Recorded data
::::::

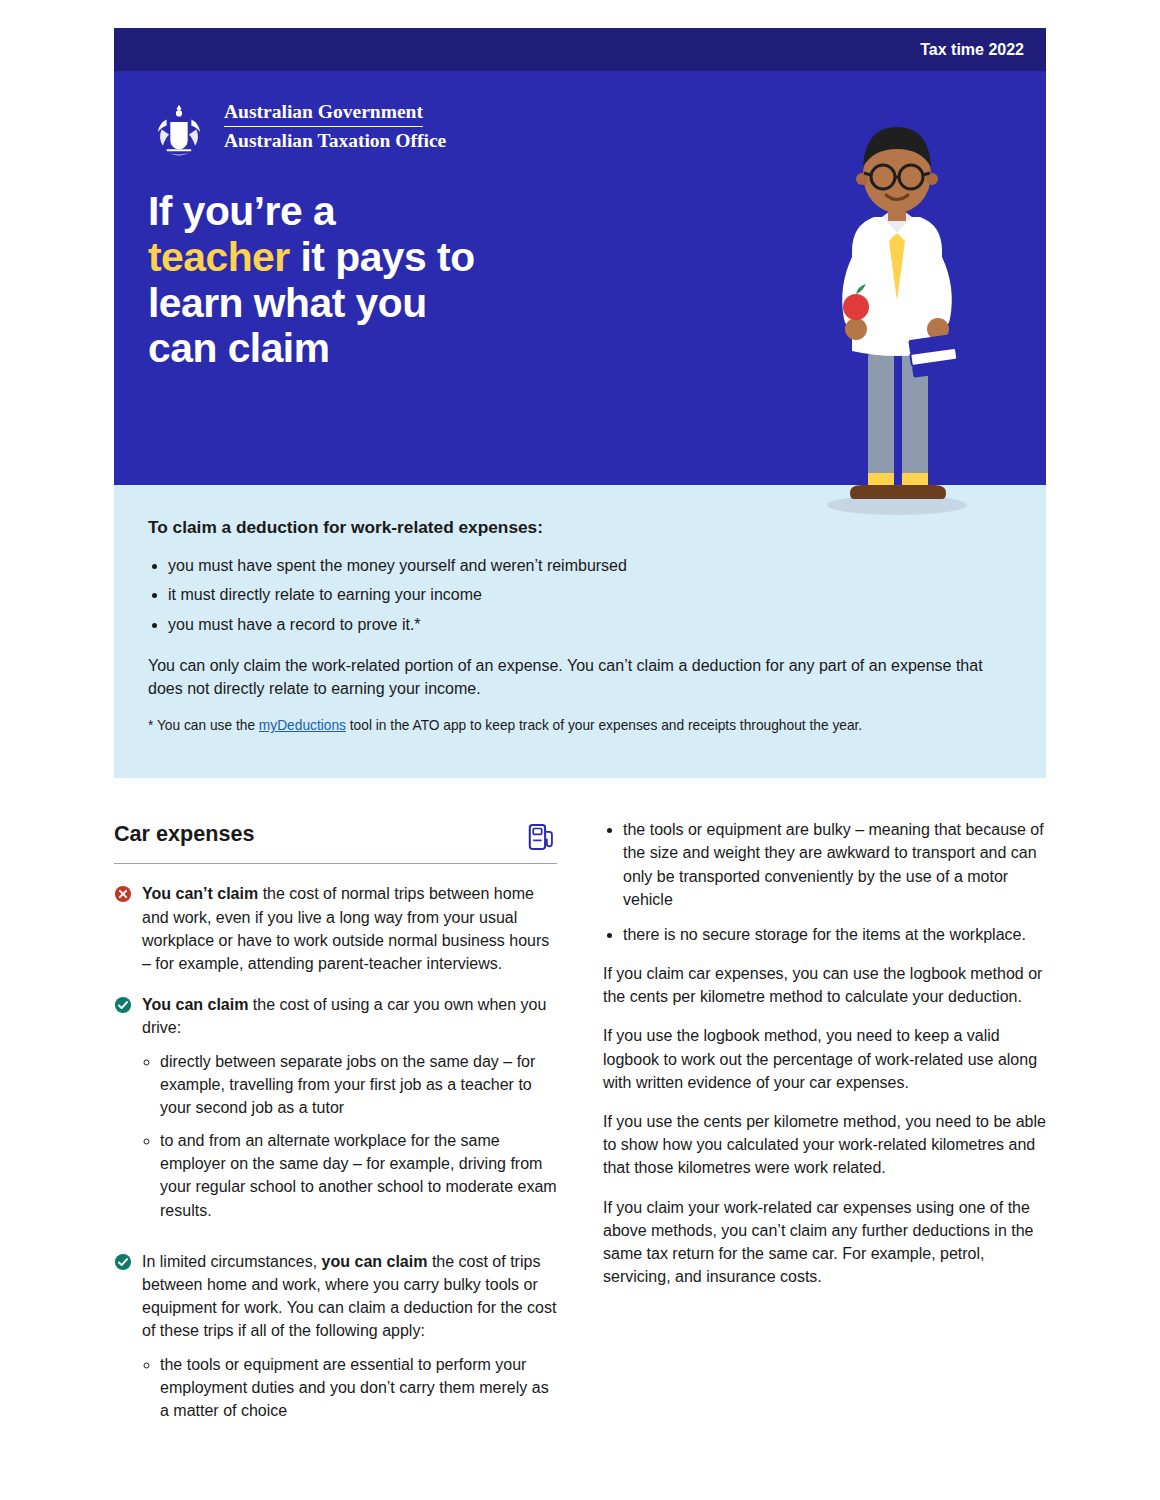Tax time 2022
Australian Government Australian Taxation Office
If you’re a
teacher it pays to
learn what you
can claim
To claim a deduction for work-related expenses:
you must have spent the money yourself and weren’t reimbursed
it must directly relate to earning your income
you must have a record to prove it.*
You can only claim the work-related portion of an expense. You can’t claim a deduction for any part of an expense that does not directly relate to earning your income.
* You can use the myDeductions tool in the ATO app to keep track of your expenses and receipts throughout the year.
Car expenses
You can’t claim the cost of normal trips between home and work, even if you live a long way from your usual workplace or have to work outside normal business hours – for example, attending parent-teacher interviews.
You can claim the cost of using a car you own when you drive:
directly between separate jobs on the same day – for example, travelling from your first job as a teacher to your second job as a tutor
to and from an alternate workplace for the same employer on the same day – for example, driving from your regular school to another school to moderate exam results.
In limited circumstances, you can claim the cost of trips between home and work, where you carry bulky tools or equipment for work. You can claim a deduction for the cost of these trips if all of the following apply:
the tools or equipment are essential to perform your employment duties and you don’t carry them merely as a matter of choice
the tools or equipment are bulky – meaning that because of the size and weight they are awkward to transport and can only be transported conveniently by the use of a motor vehicle
there is no secure storage for the items at the workplace.
If you claim car expenses, you can use the logbook method or the cents per kilometre method to calculate your deduction.
If you use the logbook method, you need to keep a valid logbook to work out the percentage of work-related use along with written evidence of your car expenses.
If you use the cents per kilometre method, you need to be able to show how you calculated your work-related kilometres and that those kilometres were work related.
If you claim your work-related car expenses using one of the above methods, you can’t claim any further deductions in the same tax return for the same car. For example, petrol, servicing, and insurance costs.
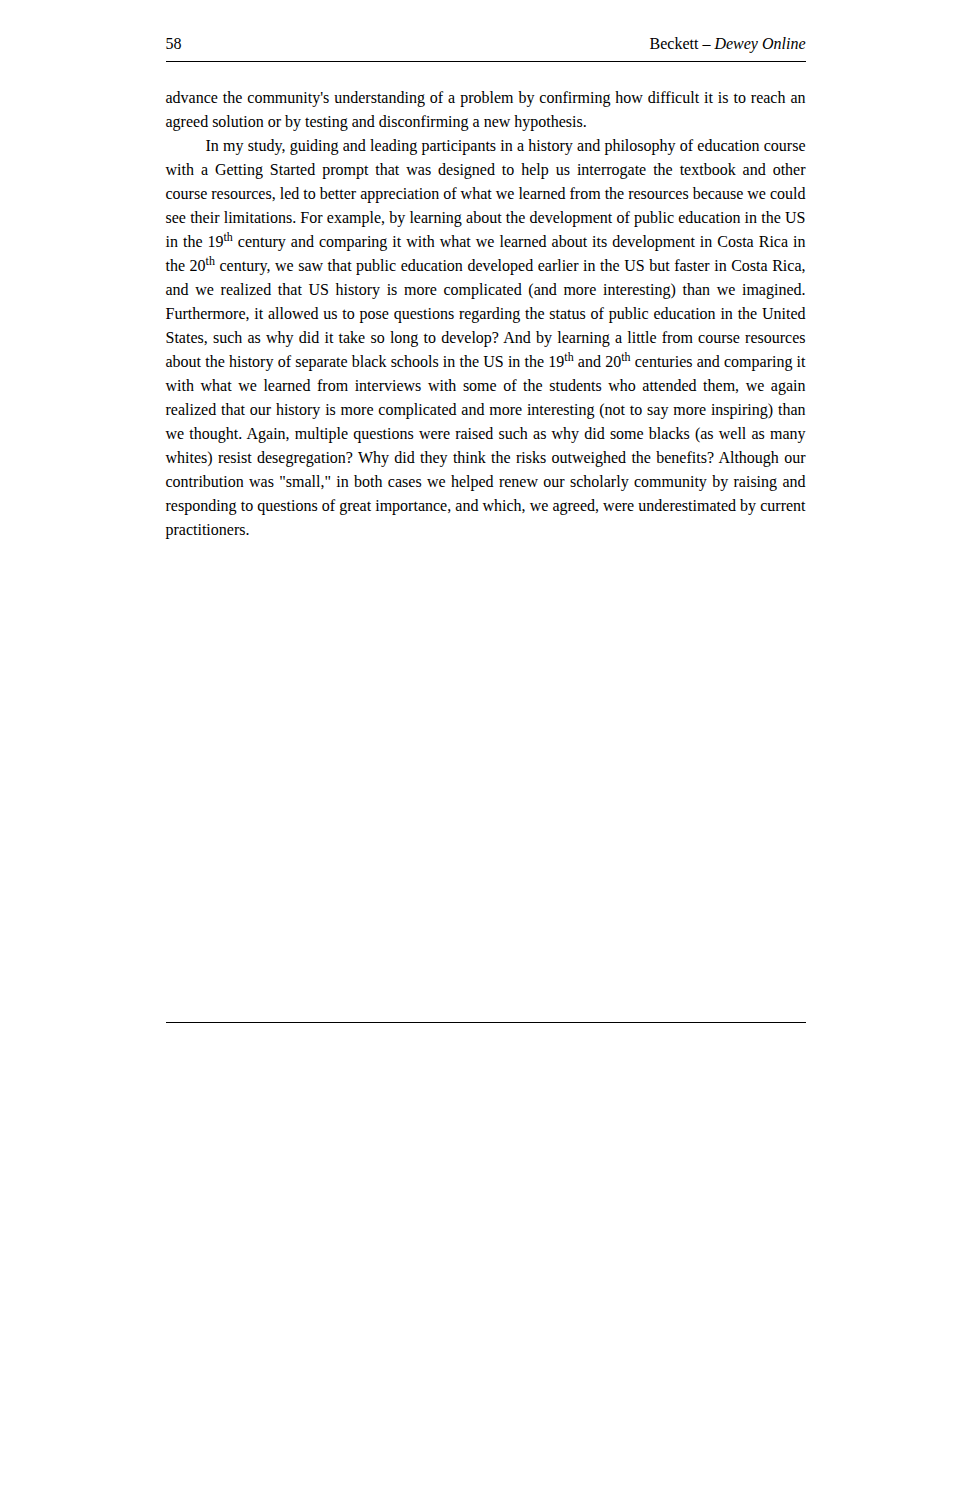58 Beckett – Dewey Online
advance the community's understanding of a problem by confirming how difficult it is to reach an agreed solution or by testing and disconfirming a new hypothesis.
In my study, guiding and leading participants in a history and philosophy of education course with a Getting Started prompt that was designed to help us interrogate the textbook and other course resources, led to better appreciation of what we learned from the resources because we could see their limitations. For example, by learning about the development of public education in the US in the 19th century and comparing it with what we learned about its development in Costa Rica in the 20th century, we saw that public education developed earlier in the US but faster in Costa Rica, and we realized that US history is more complicated (and more interesting) than we imagined. Furthermore, it allowed us to pose questions regarding the status of public education in the United States, such as why did it take so long to develop? And by learning a little from course resources about the history of separate black schools in the US in the 19th and 20th centuries and comparing it with what we learned from interviews with some of the students who attended them, we again realized that our history is more complicated and more interesting (not to say more inspiring) than we thought. Again, multiple questions were raised such as why did some blacks (as well as many whites) resist desegregation? Why did they think the risks outweighed the benefits? Although our contribution was "small," in both cases we helped renew our scholarly community by raising and responding to questions of great importance, and which, we agreed, were underestimated by current practitioners.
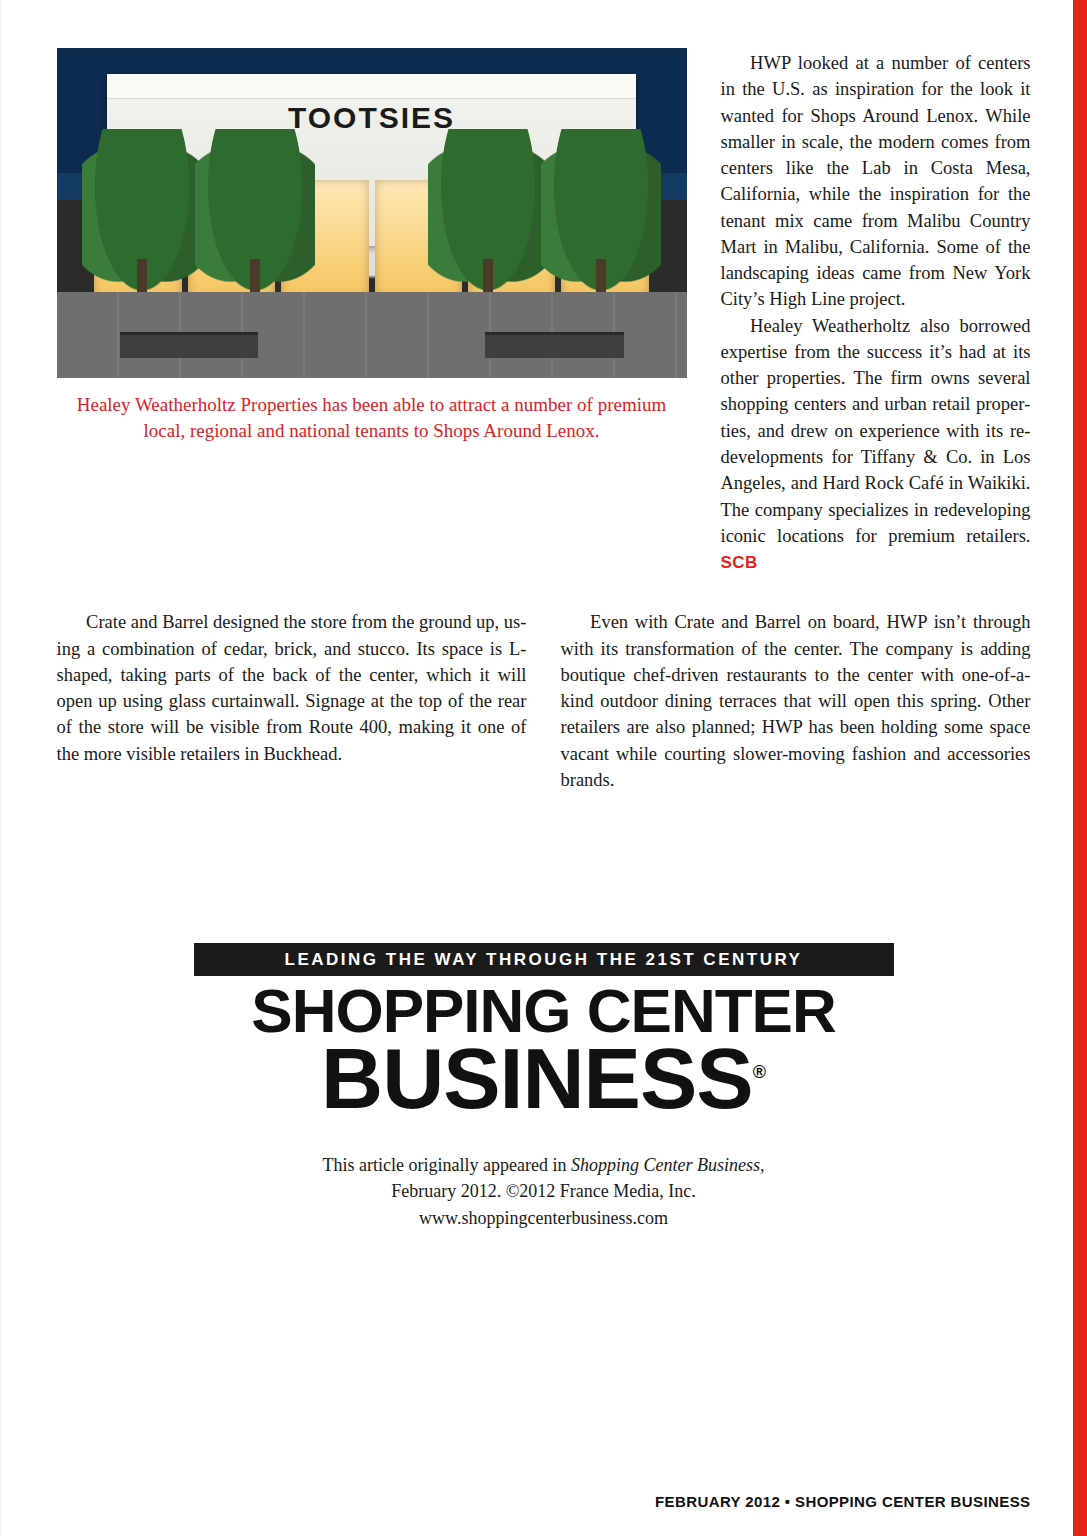TOOTSIES
Healey Weatherholtz Properties has been able to attract a number of premium local, regional and national tenants to Shops Around Lenox.
HWP looked at a number of centers in the U.S. as inspiration for the look it wanted for Shops Around Lenox. While smaller in scale, the modern comes from centers like the Lab in Costa Mesa, California, while the inspiration for the tenant mix came from Malibu Country Mart in Malibu, California. Some of the landscaping ideas came from New York City’s High Line project.
Healey Weatherholtz also borrowed expertise from the success it’s had at its other properties. The firm owns several shopping centers and urban retail properties, and drew on experience with its redevelopments for Tiffany & Co. in Los Angeles, and Hard Rock Café in Waikiki. The company specializes in redeveloping iconic locations for premium retailers. SCB
Crate and Barrel designed the store from the ground up, using a combination of cedar, brick, and stucco. Its space is L-shaped, taking parts of the back of the center, which it will open up using glass curtainwall. Signage at the top of the rear of the store will be visible from Route 400, making it one of the more visible retailers in Buckhead.
Even with Crate and Barrel on board, HWP isn’t through with its transformation of the center. The company is adding boutique chef-driven restaurants to the center with one-of-a-kind outdoor dining terraces that will open this spring. Other retailers are also planned; HWP has been holding some space vacant while courting slower-moving fashion and accessories brands.
LEADING THE WAY THROUGH THE 21ST CENTURY
SHOPPING CENTER BUSINESS®
This article originally appeared in Shopping Center Business,
February 2012. ©2012 France Media, Inc.
www.shoppingcenterbusiness.com
FEBRUARY 2012 • SHOPPING CENTER BUSINESS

::::::

= Prompt =
When you transcribe the entries, reproduce each line exactly and skip any picture.

= Result of the task =
Tax time 2022
Australian Government Australian Taxation Office
If you’re a
teacher it pays to
learn what you
can claim
To claim a deduction for work-related expenses:
you must have spent the money yourself and weren’t reimbursed
it must directly relate to earning your income
you must have a record to prove it.*
You can only claim the work-related portion of an expense. You can’t claim a deduction for any part of an expense that does not directly relate to earning your income.
* You can use the myDeductions tool in the ATO app to keep track of your expenses and receipts throughout the year.
Car expenses
You can’t claim the cost of normal trips between home and work, even if you live a long way from your usual workplace or have to work outside normal business hours – for example, attending parent-teacher interviews.
You can claim the cost of using a car you own when you drive:
directly between separate jobs on the same day – for example, travelling from your first job as a teacher to your second job as a tutor
to and from an alternate workplace for the same employer on the same day – for example, driving from your regular school to another school to moderate exam results.
In limited circumstances, you can claim the cost of trips between home and work, where you carry bulky tools or equipment for work. You can claim a deduction for the cost of these trips if all of the following apply:
the tools or equipment are essential to perform your employment duties and you don’t carry them merely as a matter of choice
the tools or equipment are bulky – meaning that because of the size and weight they are awkward to transport and can only be transported conveniently by the use of a motor vehicle
there is no secure storage for the items at the workplace.
If you claim car expenses, you can use the logbook method or the cents per kilometre method to calculate your deduction.
If you use the logbook method, you need to keep a valid logbook to work out the percentage of work-related use along with written evidence of your car expenses.
If you use the cents per kilometre method, you need to be able to show how you calculated your work-related kilometres and that those kilometres were work related.
If you claim your work-related car expenses using one of the above methods, you can’t claim any further deductions in the same tax return for the same car. For example, petrol, servicing, and insurance costs.
58 Beckett – Dewey Online
advance the community's understanding of a problem by confirming how difficult it is to reach an agreed solution or by testing and disconfirming a new hypothesis.
In my study, guiding and leading participants in a history and philosophy of education course with a Getting Started prompt that was designed to help us interrogate the textbook and other course resources, led to better appreciation of what we learned from the resources because we could see their limitations. For example, by learning about the development of public education in the US in the 19th century and comparing it with what we learned about its development in Costa Rica in the 20th century, we saw that public education developed earlier in the US but faster in Costa Rica, and we realized that US history is more complicated (and more interesting) than we imagined. Furthermore, it allowed us to pose questions regarding the status of public education in the United States, such as why did it take so long to develop? And by learning a little from course resources about the history of separate black schools in the US in the 19th and 20th centuries and comparing it with what we learned from interviews with some of the students who attended them, we again realized that our history is more complicated and more interesting (not to say more inspiring) than we thought. Again, multiple questions were raised such as why did some blacks (as well as many whites) resist desegregation? Why did they think the risks outweighed the benefits? Although our contribution was "small," in both cases we helped renew our scholarly community by raising and responding to questions of great importance, and which, we agreed, were underestimated by current practitioners.
TOOTSIES
Healey Weatherholtz Properties has been able to attract a number of premium local, regional and national tenants to Shops Around Lenox.
HWP looked at a number of centers in the U.S. as inspiration for the look it wanted for Shops Around Lenox. While smaller in scale, the modern comes from centers like the Lab in Costa Mesa, California, while the inspiration for the tenant mix came from Malibu Country Mart in Malibu, California. Some of the landscaping ideas came from New York City’s High Line project.
Healey Weatherholtz also borrowed expertise from the success it’s had at its other properties. The firm owns several shopping centers and urban retail properties, and drew on experience with its redevelopments for Tiffany & Co. in Los Angeles, and Hard Rock Café in Waikiki. The company specializes in redeveloping iconic locations for premium retailers. SCB
Crate and Barrel designed the store from the ground up, using a combination of cedar, brick, and stucco. Its space is L-shaped, taking parts of the back of the center, which it will open up using glass curtainwall. Signage at the top of the rear of the store will be visible from Route 400, making it one of the more visible retailers in Buckhead.
Even with Crate and Barrel on board, HWP isn’t through with its transformation of the center. The company is adding boutique chef-driven restaurants to the center with one-of-a-kind outdoor dining terraces that will open this spring. Other retailers are also planned; HWP has been holding some space vacant while courting slower-moving fashion and accessories brands.
LEADING THE WAY THROUGH THE 21ST CENTURY
SHOPPING CENTER BUSINESS®
This article originally appeared in Shopping Center Business,
February 2012. ©2012 France Media, Inc.
www.shoppingcenterbusiness.com
FEBRUARY 2012 • SHOPPING CENTER BUSINESS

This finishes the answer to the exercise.